Trotzdem machten wir uns tapfer auf den Weg zum ersten Trail. Dort waren viele verschiedene Metallfiguren im Wald, die aus der Mythologie der Ureinwohner stammen. Wir fuhren dann weiter und machten noch weitere Trails, einen sehr weit runter zu einem Fluss. Der Wald und die Atmosphäre war wirklich sehr beeindruckend, überall Lianen, Flechten und unendlich viel Grün. Der Regenwald, hier „Yungas“ genannt liegt an der östlichen Abbruchkante der Anden und reicht vom Norden Perus, über Bolivien bis in den Norden Argentiniens hinunter, eine wirklich faszinierende Landschaft! Leider sahen wir kaum Tiere, auf die wir sehr gehofft hatten, insbesondere weder Tucan noch Tapir, ist halt kein Zoo. Leider gab sehr viele Mosquitos, da wir uns aber vorher erkundigt hatten, dass keine Malariagefahr besteht, nahmen wir es recht gelassen hin.
Allerdings entschieden wir uns, nicht, wie ursprünglich geplant, im Park selbst zu campen, sondern ins 25 km weiter entfernte und deutlich höher gelegene San Francisco zu fahren.

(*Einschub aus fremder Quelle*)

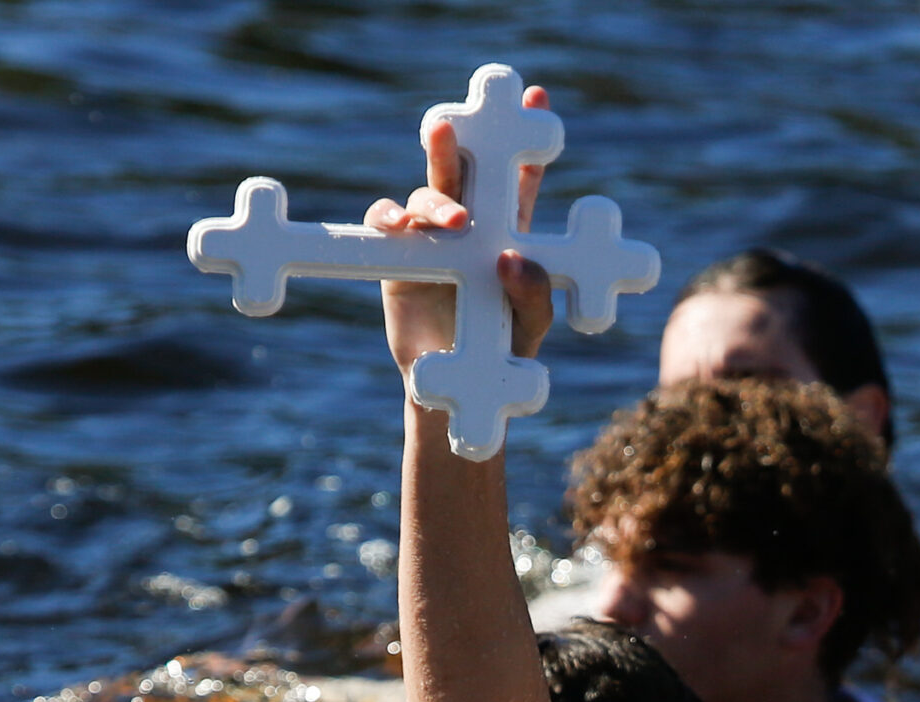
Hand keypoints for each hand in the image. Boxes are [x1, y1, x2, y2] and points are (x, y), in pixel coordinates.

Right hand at [368, 86, 557, 382]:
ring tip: (455, 221)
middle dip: (458, 143)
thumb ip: (534, 295)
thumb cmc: (503, 352)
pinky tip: (401, 227)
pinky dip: (389, 219)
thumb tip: (510, 258)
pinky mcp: (396, 256)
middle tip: (450, 127)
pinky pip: (385, 223)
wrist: (457, 386)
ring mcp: (429, 236)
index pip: (519, 179)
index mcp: (509, 230)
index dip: (525, 141)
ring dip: (436, 199)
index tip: (535, 98)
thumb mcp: (531, 326)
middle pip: (464, 170)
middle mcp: (468, 224)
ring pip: (426, 193)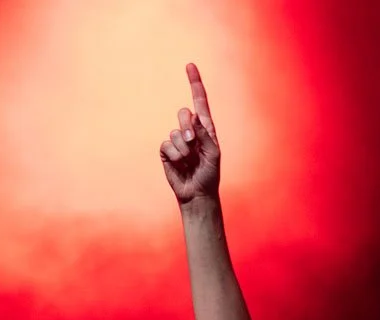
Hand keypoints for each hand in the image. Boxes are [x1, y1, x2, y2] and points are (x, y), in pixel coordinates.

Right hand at [160, 63, 220, 204]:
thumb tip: (193, 117)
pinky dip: (174, 156)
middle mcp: (191, 130)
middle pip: (183, 113)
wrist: (197, 192)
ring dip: (183, 149)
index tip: (190, 66)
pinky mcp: (166, 151)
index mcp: (205, 128)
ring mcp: (177, 140)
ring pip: (175, 132)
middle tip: (193, 144)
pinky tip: (179, 165)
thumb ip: (204, 134)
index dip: (195, 83)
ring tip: (190, 162)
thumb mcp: (213, 153)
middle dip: (188, 128)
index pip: (199, 101)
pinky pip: (166, 144)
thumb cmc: (209, 174)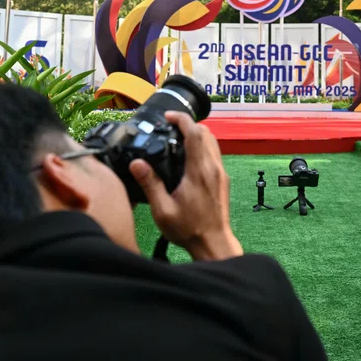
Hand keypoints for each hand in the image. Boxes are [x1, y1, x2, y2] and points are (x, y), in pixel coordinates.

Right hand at [130, 111, 243, 260]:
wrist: (214, 244)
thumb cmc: (189, 229)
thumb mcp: (163, 210)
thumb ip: (151, 184)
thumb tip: (137, 164)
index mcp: (199, 171)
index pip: (195, 133)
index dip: (182, 119)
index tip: (169, 116)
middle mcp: (213, 168)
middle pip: (206, 133)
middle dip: (189, 124)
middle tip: (170, 127)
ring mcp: (221, 174)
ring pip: (212, 142)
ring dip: (197, 135)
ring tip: (177, 140)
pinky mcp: (223, 180)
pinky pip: (214, 154)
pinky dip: (202, 147)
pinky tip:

Für diese 25 km benötigten wir allerdings 1 ½ Stunden, da es auf einer abenteuerlichen Straße durch den Dschungel über 1000 m aufwärts ging. Dafür wurde die Temperatur deutlich besser, so dass da auch keine Mosquitos mehr waren. In San Francisco sollte es einen Campingplatz geben, den wir aber erstmal nicht fanden. Zum Glück trafen wir dann eine Familie, die uns mit zum Campingplatz „Las Ocultas“ nahm. Dort war es total nett. Wir konnten zwar nicht auf den Platz fahren, da er nur für Zelte war, durften aber davor (direkt neben einem Friedhof) stehen. Die nette Besitzerin brachte uns erstmal ein selbstgebrautes Bier und backte dann für uns eine Pizza. Überall waren gemütliche Sitzgelegenheiten und eine super freundliche Stimmung.